● **Data records**
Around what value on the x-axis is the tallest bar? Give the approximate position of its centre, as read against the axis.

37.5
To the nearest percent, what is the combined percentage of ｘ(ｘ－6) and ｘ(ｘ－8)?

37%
...
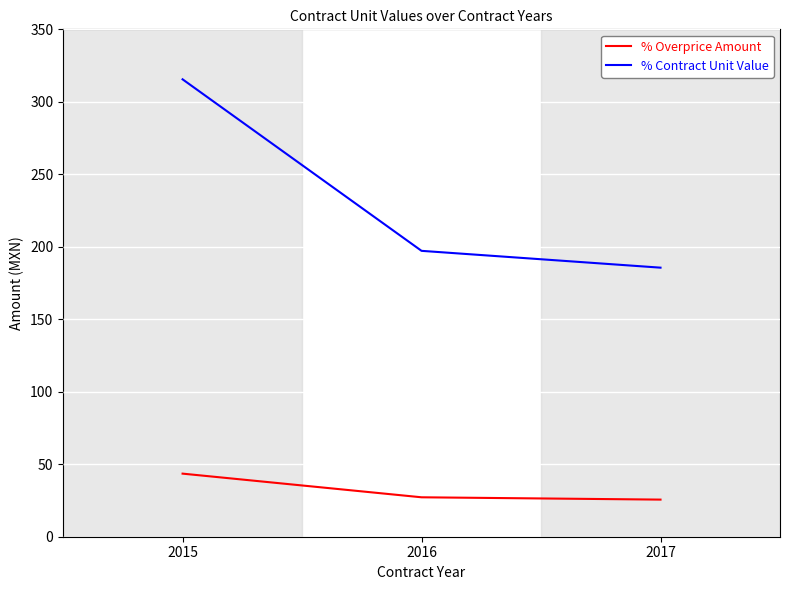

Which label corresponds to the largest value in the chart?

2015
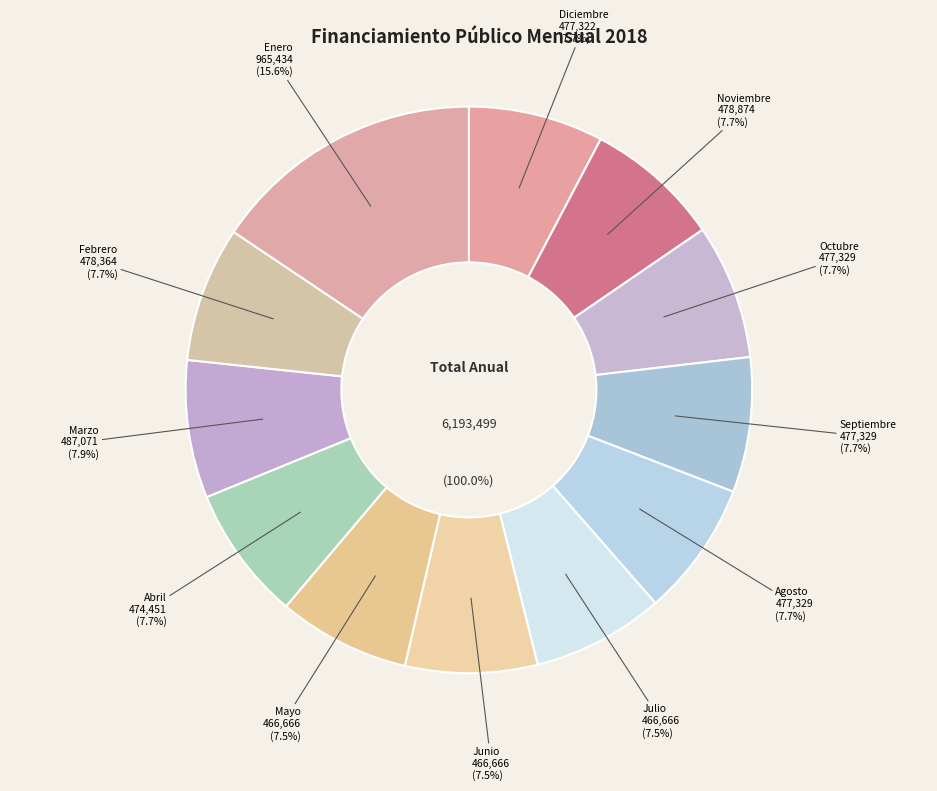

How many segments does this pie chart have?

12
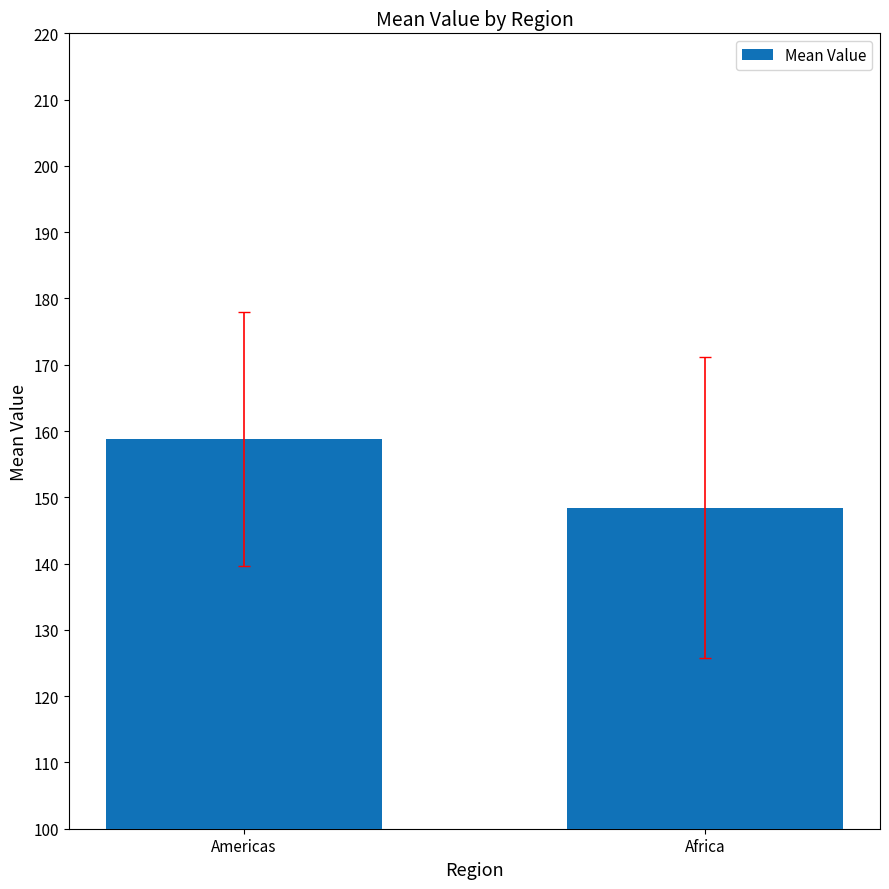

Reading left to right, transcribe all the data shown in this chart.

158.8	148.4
...
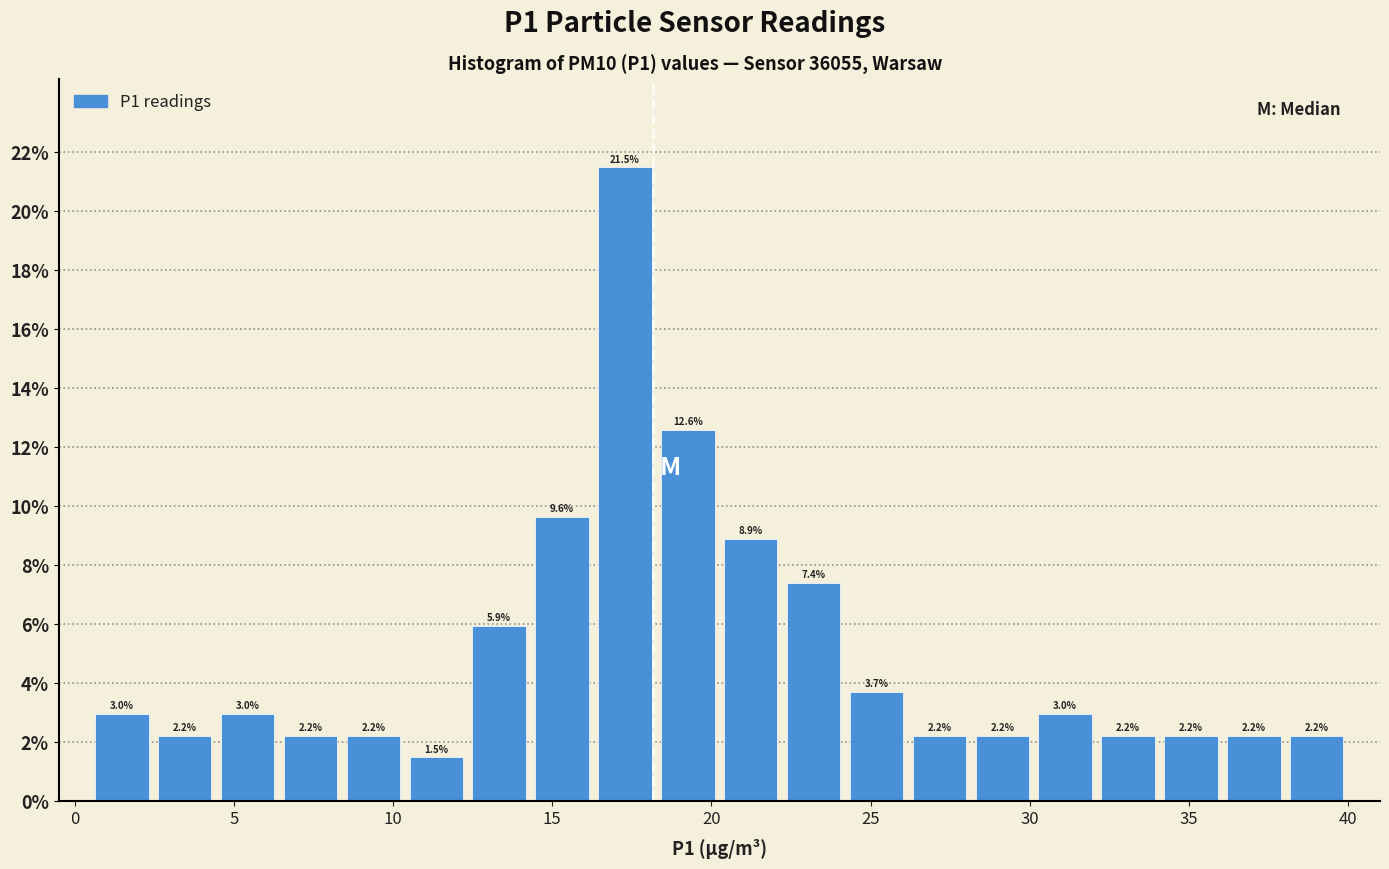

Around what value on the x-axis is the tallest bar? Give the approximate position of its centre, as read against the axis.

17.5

● **Task details**
Reproduce verbatim the material above from the line with "Which label corresponds" up to and including the line with "Reading left to". Leave the pictures out of your copy.

● **Exercise response**
Which label corresponds to the largest value in the chart?

2015

How many segments does this pie chart have?

12

Reading left to right, transcribe all the data shown in this chart.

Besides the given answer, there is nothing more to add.